I've noticed that when I try to access a node's
start_char_idx
in version 0.8.29 it is always None, making it impossible to map the node text back to a location in the original document. With version 0.7.13, it works fine and I get a character idx. Is this known behavior and is there another way to map the node text back to its location in a document? For example when I run this code in both versions:
from llama_index import (
Document,
OpenAIEmbedding,
ServiceContext,
VectorStoreIndex,
)
from llama_index.llms import OpenAI
from llama_index.node_parser import SimpleNodeParser
with open("test.txt", "r") as f:
text = f.read()
documents = [Document(text=text, metadata={"doc_id": "1234"})]

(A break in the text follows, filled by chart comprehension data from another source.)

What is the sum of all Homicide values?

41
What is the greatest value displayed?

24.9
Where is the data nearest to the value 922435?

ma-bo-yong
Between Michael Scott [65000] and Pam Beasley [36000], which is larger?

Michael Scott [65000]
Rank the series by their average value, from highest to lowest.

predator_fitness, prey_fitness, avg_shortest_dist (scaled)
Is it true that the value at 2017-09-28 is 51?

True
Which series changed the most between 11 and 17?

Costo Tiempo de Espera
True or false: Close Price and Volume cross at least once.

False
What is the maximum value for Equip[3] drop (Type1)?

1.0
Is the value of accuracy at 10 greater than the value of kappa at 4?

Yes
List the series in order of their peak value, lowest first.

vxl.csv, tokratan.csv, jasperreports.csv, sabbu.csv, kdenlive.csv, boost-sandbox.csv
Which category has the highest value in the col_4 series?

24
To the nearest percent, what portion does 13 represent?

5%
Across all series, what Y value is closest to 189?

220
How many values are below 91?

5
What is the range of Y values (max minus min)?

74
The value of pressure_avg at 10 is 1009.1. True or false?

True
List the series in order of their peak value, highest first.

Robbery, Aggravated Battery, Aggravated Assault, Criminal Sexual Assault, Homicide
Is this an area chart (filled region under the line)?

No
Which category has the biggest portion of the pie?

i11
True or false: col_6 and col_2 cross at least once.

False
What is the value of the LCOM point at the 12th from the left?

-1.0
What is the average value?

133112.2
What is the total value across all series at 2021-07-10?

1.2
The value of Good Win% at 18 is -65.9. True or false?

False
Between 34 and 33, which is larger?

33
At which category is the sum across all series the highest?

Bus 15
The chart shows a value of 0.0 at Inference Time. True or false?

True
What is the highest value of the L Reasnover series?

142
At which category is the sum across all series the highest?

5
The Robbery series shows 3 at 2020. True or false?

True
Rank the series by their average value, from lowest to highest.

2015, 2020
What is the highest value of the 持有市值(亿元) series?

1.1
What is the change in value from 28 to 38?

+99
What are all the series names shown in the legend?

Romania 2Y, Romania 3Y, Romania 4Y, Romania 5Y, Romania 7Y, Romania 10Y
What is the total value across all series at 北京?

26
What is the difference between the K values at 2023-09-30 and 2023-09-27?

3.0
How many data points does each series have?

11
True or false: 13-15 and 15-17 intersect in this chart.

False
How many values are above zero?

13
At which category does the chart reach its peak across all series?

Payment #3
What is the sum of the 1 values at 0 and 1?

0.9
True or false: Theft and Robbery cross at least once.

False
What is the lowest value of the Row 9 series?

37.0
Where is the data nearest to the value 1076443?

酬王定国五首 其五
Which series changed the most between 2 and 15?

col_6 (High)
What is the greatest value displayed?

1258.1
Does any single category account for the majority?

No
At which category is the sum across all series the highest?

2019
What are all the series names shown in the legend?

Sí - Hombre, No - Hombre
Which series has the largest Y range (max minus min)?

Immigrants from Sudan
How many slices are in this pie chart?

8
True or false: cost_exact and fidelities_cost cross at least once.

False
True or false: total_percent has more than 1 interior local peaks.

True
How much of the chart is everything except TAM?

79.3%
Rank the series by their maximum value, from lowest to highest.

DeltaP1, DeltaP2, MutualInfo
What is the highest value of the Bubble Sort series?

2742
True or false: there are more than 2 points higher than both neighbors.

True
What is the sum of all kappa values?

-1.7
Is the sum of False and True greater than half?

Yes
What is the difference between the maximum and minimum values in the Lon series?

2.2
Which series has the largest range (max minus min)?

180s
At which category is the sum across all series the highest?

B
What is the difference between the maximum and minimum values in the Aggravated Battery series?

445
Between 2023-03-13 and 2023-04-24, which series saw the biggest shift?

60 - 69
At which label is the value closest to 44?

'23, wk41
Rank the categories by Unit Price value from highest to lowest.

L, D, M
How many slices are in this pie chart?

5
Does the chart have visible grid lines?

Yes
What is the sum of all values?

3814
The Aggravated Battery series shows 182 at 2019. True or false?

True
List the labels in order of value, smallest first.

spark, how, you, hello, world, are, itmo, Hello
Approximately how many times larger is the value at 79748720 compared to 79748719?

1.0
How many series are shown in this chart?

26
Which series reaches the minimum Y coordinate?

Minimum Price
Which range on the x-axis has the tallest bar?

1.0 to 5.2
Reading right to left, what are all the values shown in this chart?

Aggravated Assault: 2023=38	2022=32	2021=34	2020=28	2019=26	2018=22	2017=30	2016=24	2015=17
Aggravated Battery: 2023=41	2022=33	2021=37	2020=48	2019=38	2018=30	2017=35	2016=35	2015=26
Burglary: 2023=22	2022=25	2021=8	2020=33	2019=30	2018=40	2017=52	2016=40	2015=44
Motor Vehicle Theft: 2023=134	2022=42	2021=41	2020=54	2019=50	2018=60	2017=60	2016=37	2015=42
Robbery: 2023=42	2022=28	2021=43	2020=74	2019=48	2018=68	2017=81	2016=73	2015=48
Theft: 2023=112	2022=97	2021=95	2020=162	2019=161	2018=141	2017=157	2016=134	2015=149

node_parser = SimpleNodeParser.from_defaults(chunk_size=250, chunk_overlap=20)
service_context = ServiceContext.from_defaults(
embed_model=OpenAIEmbedding(),
node_parser=node_parser,
llm=OpenAI(model="gpt-3.5-turbo", temperature=0.7, max_tokens=500),
)
index = VectorStoreIndex.from_documents(documents, service_context=service_context)
query = "what are the liability limits?"
retriever = index.as_retriever()
results = retriever.retrieve(query)
results[0].node.__dict__
I get
results[0].node.start_char_idx
is None in 0.8.29 and equal to 11058 in version 0.7.13.